Al centro del percorso c’è la figura di Parthenope, creatura mitica legata alle origini della città. Secondo la tradizione, il suo corpo approdò sulle coste del golfo di Napoli dopo il fallimento del canto che avrebbe dovuto ammaliare Odisseo. Da quel momento, il suo nome divenne quello del primo insediamento greco, dando origine a un legame indissolubile tra mito e territorio.
La mostra si articola in tre macrosezioni e sette sale, in un percorso che unisce archeologia, arte, antropologia e linguaggi contemporanei. L’obiettivo è raccontare la metamorfosi della sirena: da creatura metà uccello e metà donna dell’antichità, a figura con coda di pesce nel Medioevo, fino alle reinterpretazioni moderne e pop.

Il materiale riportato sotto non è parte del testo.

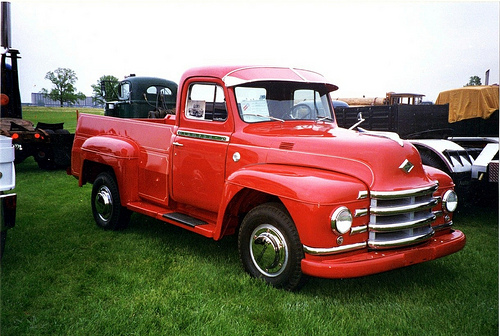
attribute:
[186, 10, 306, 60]
sky — white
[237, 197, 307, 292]
tire — front right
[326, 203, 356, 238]
headlight — front right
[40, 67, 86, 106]
tree — large, green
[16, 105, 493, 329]
field — green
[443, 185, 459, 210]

Tra i reperti esposti spiccano importanti prestiti internazionali, come opere provenienti dal British Museum e dai musei di Berlino, insieme a materiali inediti emersi dagli scavi delle linee metropolitane di Napoli. Questi ritrovamenti contribuiscono a ricostruire non solo il mito, ma anche la storia concreta dell’antica città.

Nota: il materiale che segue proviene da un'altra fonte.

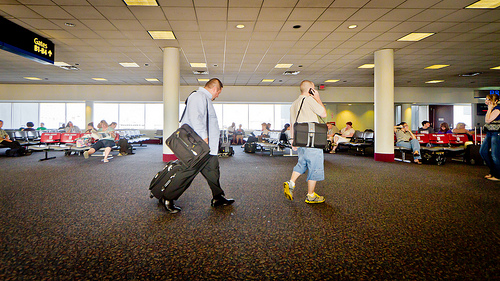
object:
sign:
[32, 37, 53, 58]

Particolarmente significativa è la presenza del busto in argento di Santa Patrizia, proveniente dal tesoro di San Gennaro, simbolo di una continuità tra sacro e profano che attraversa i secoli. Allo stesso modo, la mostra evidenzia come la sirena sia passata da figura temuta a presenza protettiva, radicandosi nella cultura popolare.
L’allestimento non si limita agli spazi museali: il progetto si estende alla città, invitando i visitatori a scoprire luoghi simbolici come la fontana di Spinacorona o la presunta tomba della sirena. In questo senso, Parthenope diventa un racconto diffuso, che trasforma Napoli in un museo a cielo aperto.
A rendere ancora più attuale il percorso è la presenza di opere contemporanee, tra cui l’installazione dell’artista Francisco Bosoletti, realizzata appositamente per l’atrio del museo. Il dialogo tra antico e moderno sottolinea come il mito sia una narrazione viva, capace di rigenerarsi continuamente.
“Parthenope. La Sirena e la città” non è solo una mostra, ma un viaggio nella memoria collettiva di Napoli. Un’esperienza che unisce passato e presente, invitando il pubblico a riscoprire le radici profonde di un’identità che ancora oggi si riflette nel nome stesso dei suoi abitanti: partenopei.